* 課題 1 *
黒松内岳の山名を扱った本文によれば、筆者は手控で「シマコマキ岳」とされる山を翻刻注の母衣月山ではなく今の大平山ではないかと考えている。その根拠を本文に即して説明せよ。
* 課題 2 *
黒松内岳の山名を扱った本文について、次の問いに答えよ。
(a) 「スッツ川白炭より眺望」のスケッチは旧暦何月何日のものとされているか。
(b) 挿図のカニカンノホリは、日誌の文中でどの山と共にこの時に見えた山として登場するか。
(c) ヲシヤマンベから見たスケッチで、クロマツナイ岳の針位はどう記されているか。

* 本文抜粋 *
+-------+

山名考

黒松内岳

 黒松内川源頭の岳の意であろう。松浦武四郎の安政4年の紀行にクロマツナイ岳、クロマツナイノホリとあるが、これらの山名が振られた山容のわかるスケッチなどはないようである。今の黒松内市街地北方の熱郛の辺りのシロスミ(白炭)からとされる旧暦5月4日の西南方のスケッチが手控(フィールドノート)にあり、翻刻で「スッツ川白炭より眺望」と題されている。その左半に左側が切り立ってずんぐりした山が描かれ「下、山ツヾキ」とあり頂の右後方に山稜が続くように描かれており、熱郛の辺りから相応にずんぐりと聳えて西側奥に山稜が延びているのが見える黒松内岳が左寄りに描かれているように見え、手控の翻刻注でも黒松内岳とされているが、山名は付されておらず「下、山ツヾキ」もこの山の説明ということなら意味がよく分からない。「下、山ツヾキ」が朱太川の対岸から地続きで全部見えているということなら今の黒松内岳のことの補強となりそうだが、山名が附されていないということはこの描かれた山の名は聞いていなかったと考えるべきなのか。右半の「シマコマキ岳」とされる、日誌でメップ山とされる山は手控の翻刻注で母衣月山とされるが、描かれる台形の山容と左手の山を凌ぐ高さから今の大平山でないかと思う。

 「スッツ川白炭より眺望」は下に取り消し線で覆われた別の山が描かれており、その山容は日誌の挿図の左側に描かれ、カニカンノホリとされる山と一致している。日誌の挿図の右側に描かれる「メツフ山」とされる山の山容は間延びしているが手控の「シマコマキ岳」と似ている。中ほどには左右の山より一段低く左側が切り立ってはいない丸く緩い頂の「スッツ川白炭より眺望」にない山がある。この山が手控で「下、山ツヾキ」と附された山で、「下、山ツヾキ」は「スッツ川白炭より眺望」の左側に下に描いた山が続いているということで、下半に描いた山は一度は取り消し線でなかったことにしたものの、報文日誌では「下、山ツヾキ」の山を少し低く丸く描き直して一繋がりの挿図としたもののようである。挿図のカニカンノホリは日誌の文中にクロマツナイ岳と共にこの時に見えた山として登場している。或いはシマコマキ岳は右端で手前のやや低い山であり大平山(=シマコマキ岳)で、奥のより高いのはメップ川(種川)源頭に近い狩場山かとも考えてみた。

 だが、松浦武四郎は同年旧暦8月頃のヲシヤマンベ(長万部)から見た羊蹄山と昆布岳のスケッチを残しており、そのスケッチに合わせてクロマツナイ岳などの針位を記してあって、ヲシヤマンヘ岳が戌二分でクロマツナイ岳が戌五分というのは、今の長万部岳と黒松内岳に相当しているように思われる。長万部で「あれがクロマツナイ岳」と教われば、先に熱郛付近から見て描いた山もクロマツナイ岳とは分かりそうな気もするが、分からなかったから熱郛付近からの日誌の挿図にクロマツナイ岳と山名を付さなかったのか。

+-------+

[データセット項目]
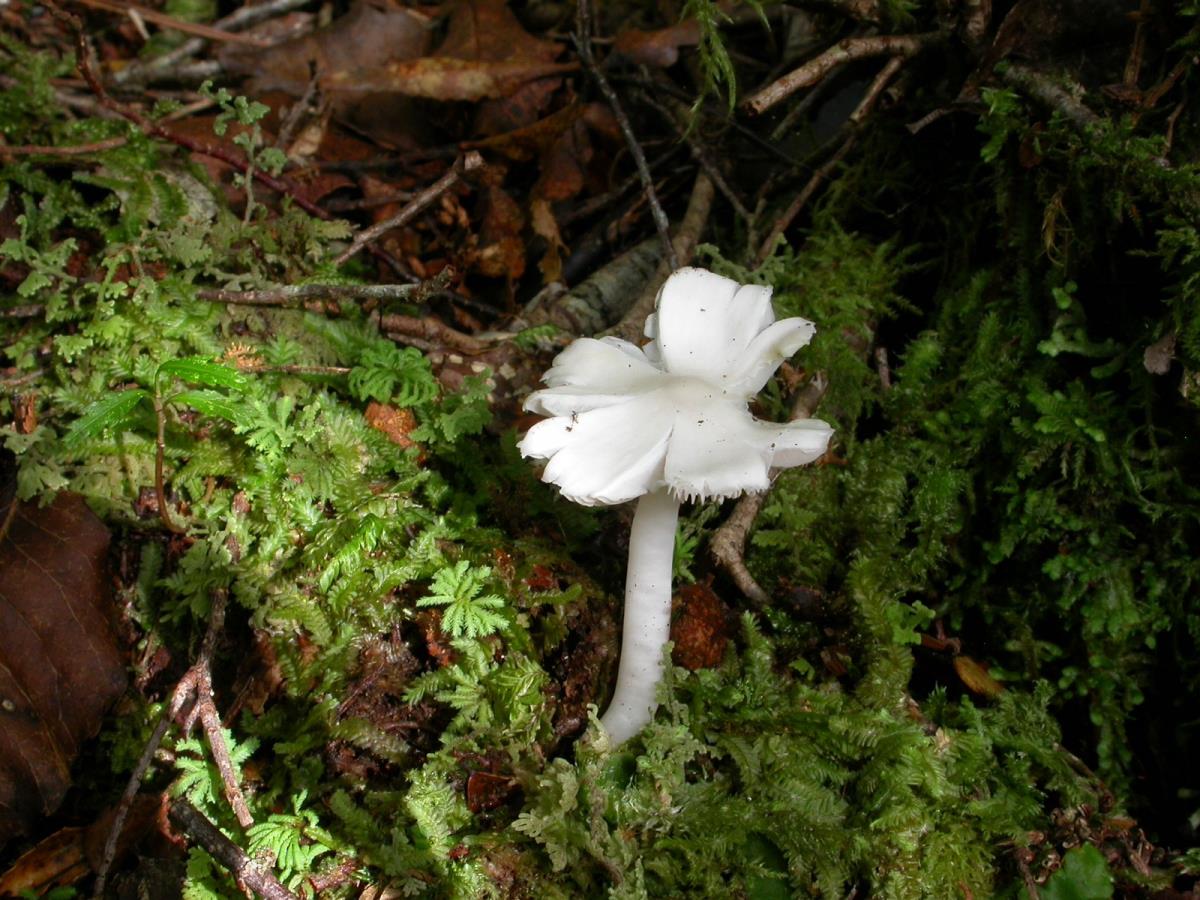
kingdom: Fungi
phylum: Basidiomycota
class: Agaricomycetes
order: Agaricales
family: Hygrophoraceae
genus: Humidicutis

+-------+

* 解答 1 *
手控に描かれたその山の山容が台形であり、しかも左手の山を凌ぐ高さに描かれていることから、筆者は今の大平山ではないかと考えている。

* 解答 2 *
(a) 旧暦5月4日
(b) クロマツナイ岳
(c) 戌五分